Since the gerund is technically a verb not a noun it might seem reasonable to assume that it should govern or be governed by a personal pronoun or a possessive pronoun. However, this is not usually accepted as correct because the gerund is in fact acting as a noun while retaining verbal properties. Hence, we have as standard English:
Jim does not like my reading magazines.
not: Jim does not like me reading magazines.
In the first construction, reading is used as a true gerund. The second construction is often disallowed by grammars and the use of the word reading is given names like fused participle and geriple since it is seen to confuse a participle with a gerund. The alternate view is to see it as a genuine particle governing a personal pronoun in the objective case (as well as a nouns as an indirect object), but this is not typical.
It is more often argued, however, that both of the following are correct but with different meanings:
Jim does not like me flying.
Jim does not like my flying.
The first example seems to imply that Jim does not like my presence in a vehicle that flies whether I am in control of that vehicle or am merely a passenger. Again, this is seen as a participle but this time only governing a direct object without an indirect object. The second example seems to comment on my abilities to control the vehicle rather than my presence in the plane. The second is again a true gerund. It could be rewritten:
Jim does not like my act of flying or Jim does not like my attempts at flying.
The controversy extends to the use of the possessive case in nouns:
Jim does not like Helen flying.
Jim does not like Helen’s flying.
Jim does not like Helen flying airplanes.
Jim does not like Helen’s flying airplanes.
The use of the possessive pronoun is probably best avoided:
Jim does not like mine [e.g. my children] flying.
Jim does not like mine [e.g. my children] flying airplanes.
As is the use of any combination of each of these:
Jim does not like my children’s flying airplanes.
The verbal noun is a noun formed from a verb: arrival, drinking, flight, decision.
Note that many verbal nouns end in -ing, but they are actually nouns and not verbs.
It acts as a normal noun.
It can, like other nouns, act as an adjective: a writing desk, building beavers, a flight simulator, departure lounge.
In regular weak verbs, the past participle is always the same as the preterite.
Irregular verbs may have separate preterites and past participles;
The past participle is used with the auxiliary have for the English perfect tenses: They have written about the slap of tails on water, about the scent of the lodge… (With verbs of motion, an archaic form with be may be found in older texts: he is come.)
With be, it forms the passive voice: It is written so well, you can feel what it is like to gnaw down trees!
It is used as an adjective: the written word; a broken dam.

§ **What to work on**
• A. Copy from the passage on gerunds the part that opens with the words containing "Jim does not like Helen’s flying airplanes." and closes with "simulator, departure lounge.".
• B. Decide whether each statement agrees with the passage on gerunds, answering yes or no and quoting the words of the passage that settle it. (i) The gerund acts as a noun while keeping verbal properties. (ii) In regular weak verbs, the past participle differs from the preterite. (iii) Verbal nouns ending in -ing are verbs.
• C. Write the next part of the passage on gerunds, picking up after its last sentence.
The records are unrelated to the passage on gerunds.

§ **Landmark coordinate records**
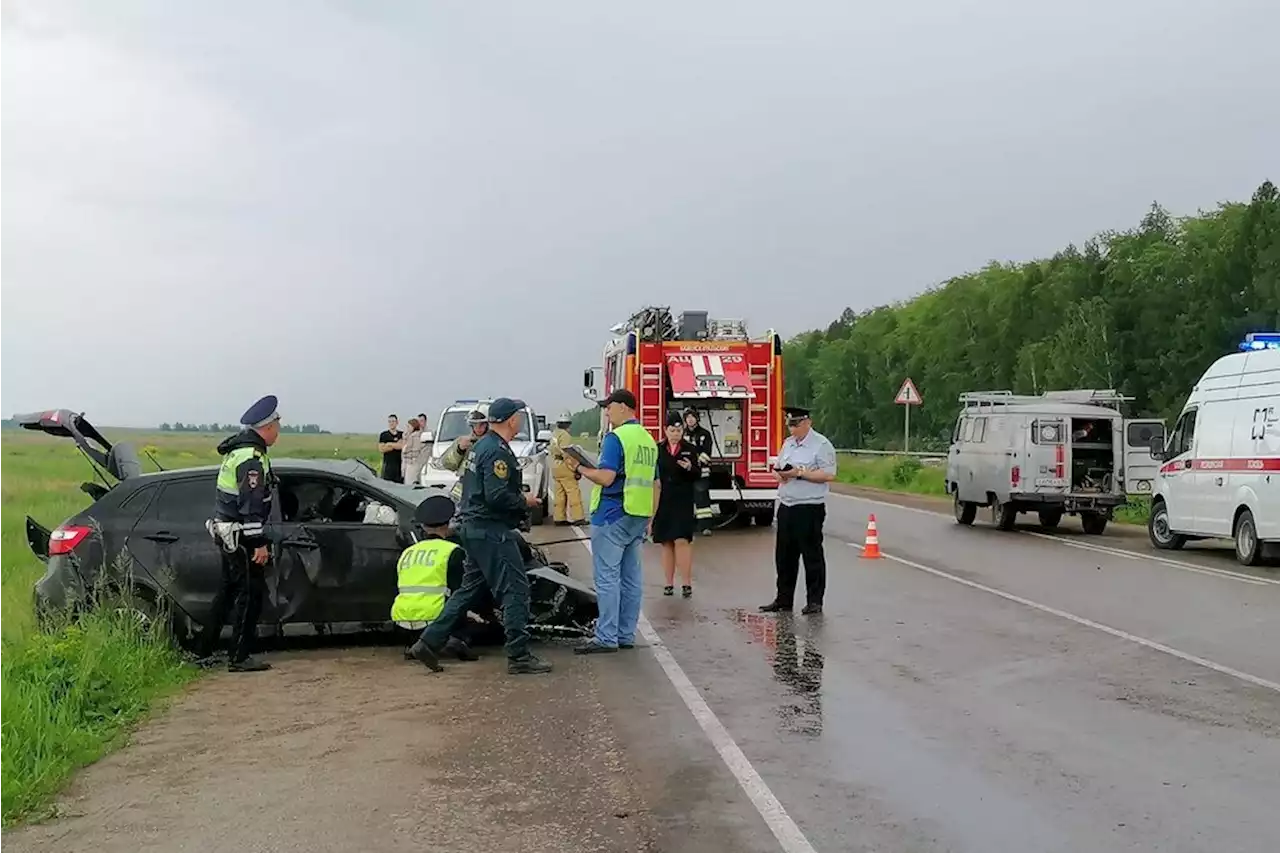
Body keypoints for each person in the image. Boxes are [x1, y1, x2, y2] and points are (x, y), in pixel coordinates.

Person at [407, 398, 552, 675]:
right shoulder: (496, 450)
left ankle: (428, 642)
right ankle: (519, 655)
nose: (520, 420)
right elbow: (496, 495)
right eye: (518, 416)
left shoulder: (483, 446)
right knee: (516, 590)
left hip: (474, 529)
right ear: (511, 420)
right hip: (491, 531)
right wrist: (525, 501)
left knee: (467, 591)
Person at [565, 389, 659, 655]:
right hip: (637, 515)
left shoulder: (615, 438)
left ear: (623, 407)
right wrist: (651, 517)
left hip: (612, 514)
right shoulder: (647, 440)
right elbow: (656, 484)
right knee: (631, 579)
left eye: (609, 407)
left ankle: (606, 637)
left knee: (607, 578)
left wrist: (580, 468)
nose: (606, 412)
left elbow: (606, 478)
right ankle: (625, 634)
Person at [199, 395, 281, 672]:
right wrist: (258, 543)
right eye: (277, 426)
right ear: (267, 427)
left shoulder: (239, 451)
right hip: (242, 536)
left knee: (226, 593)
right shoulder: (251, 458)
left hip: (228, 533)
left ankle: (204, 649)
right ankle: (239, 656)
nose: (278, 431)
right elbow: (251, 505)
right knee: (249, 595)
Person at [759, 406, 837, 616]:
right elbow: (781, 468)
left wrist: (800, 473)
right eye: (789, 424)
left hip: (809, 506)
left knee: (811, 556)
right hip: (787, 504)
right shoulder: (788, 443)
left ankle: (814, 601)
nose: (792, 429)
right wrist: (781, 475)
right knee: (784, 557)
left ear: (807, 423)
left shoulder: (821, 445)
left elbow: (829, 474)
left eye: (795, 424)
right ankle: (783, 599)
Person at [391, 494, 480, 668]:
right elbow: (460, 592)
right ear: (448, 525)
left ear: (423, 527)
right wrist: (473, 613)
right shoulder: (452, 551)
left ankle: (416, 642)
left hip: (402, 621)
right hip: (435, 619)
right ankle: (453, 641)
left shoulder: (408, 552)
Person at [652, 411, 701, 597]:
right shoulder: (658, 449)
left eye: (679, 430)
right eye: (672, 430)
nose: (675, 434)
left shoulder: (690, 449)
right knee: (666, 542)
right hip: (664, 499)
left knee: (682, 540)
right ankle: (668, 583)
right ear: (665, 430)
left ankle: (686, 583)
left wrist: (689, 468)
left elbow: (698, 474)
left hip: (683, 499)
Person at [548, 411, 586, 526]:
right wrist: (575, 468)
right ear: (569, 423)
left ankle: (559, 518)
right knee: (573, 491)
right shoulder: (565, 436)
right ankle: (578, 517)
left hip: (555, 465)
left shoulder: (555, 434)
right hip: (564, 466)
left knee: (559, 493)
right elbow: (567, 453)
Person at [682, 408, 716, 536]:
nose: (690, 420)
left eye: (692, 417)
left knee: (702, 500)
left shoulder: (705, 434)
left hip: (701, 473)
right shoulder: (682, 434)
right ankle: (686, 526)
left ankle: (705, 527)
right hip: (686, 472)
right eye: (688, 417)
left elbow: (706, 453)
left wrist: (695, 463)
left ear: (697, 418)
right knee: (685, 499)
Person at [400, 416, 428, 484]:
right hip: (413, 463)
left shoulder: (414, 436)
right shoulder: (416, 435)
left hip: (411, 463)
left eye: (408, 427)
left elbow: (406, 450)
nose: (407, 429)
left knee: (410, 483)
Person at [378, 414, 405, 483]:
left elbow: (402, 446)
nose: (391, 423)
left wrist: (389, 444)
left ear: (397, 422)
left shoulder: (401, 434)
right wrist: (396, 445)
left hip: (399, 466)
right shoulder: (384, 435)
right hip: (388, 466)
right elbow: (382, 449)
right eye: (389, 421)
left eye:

§ **Responses**
• A.
Jim does not like Helen’s flying airplanes.
The use of the possessive pronoun is probably best avoided:
Jim does not like mine [e.g. my children] flying.
Jim does not like mine [e.g. my children] flying airplanes.
As is the use of any combination of each of these:
Jim does not like my children’s flying airplanes.
The verbal noun is a noun formed from a verb: arrival, drinking, flight, decision.
Note that many verbal nouns end in -ing, but they are actually nouns and not verbs.
It acts as a normal noun.
It can, like other nouns, act as an adjective: a writing desk, building beavers, a flight simulator, departure lounge.

• B.
(i) Yes: "the gerund is in fact acting as a noun while retaining verbal properties"
(ii) No: "In regular weak verbs, the past participle is always the same as the preterite."
(iii) No: "they are actually nouns and not verbs"

• C.
English verbs, like those in many other western European languages, have more tenses than forms; tenses beyond the ones possible with the five forms listed above are formed with auxiliary verbs, as are the passive voice forms of these verbs. Important auxiliary verbs in English include will, used to form the future tense; shall, formerly used mainly for the future tense, but now used mainly for commands and directives; be, have, and do, which are used to form the supplementary tenses of the English verb, to add aspect to the actions they describe, or for negation.
English verbs display complex forms of negation. While simple negation was used well into the period of early Modern English (Touch not the royal person!) in contemporary English negation usually requires that the negative particle be attached to an auxiliary verb such as do or be. I go not is archaic; I do not go or I am not going are what the contemporary idiom requires.
English exhibits similar idiomatic complexity with the interrogative mood, which in Indo-European languages is not, strictly speaking, a mood. Like many other Western European languages, English historically allowed questions to be asked by inverting the position of verb and subject: Whither goest thou? Now, in English, questions are often trickily idiomatic, and require the use of auxiliary verbs, though occasionally, the interrogative mood is still used in Modern English.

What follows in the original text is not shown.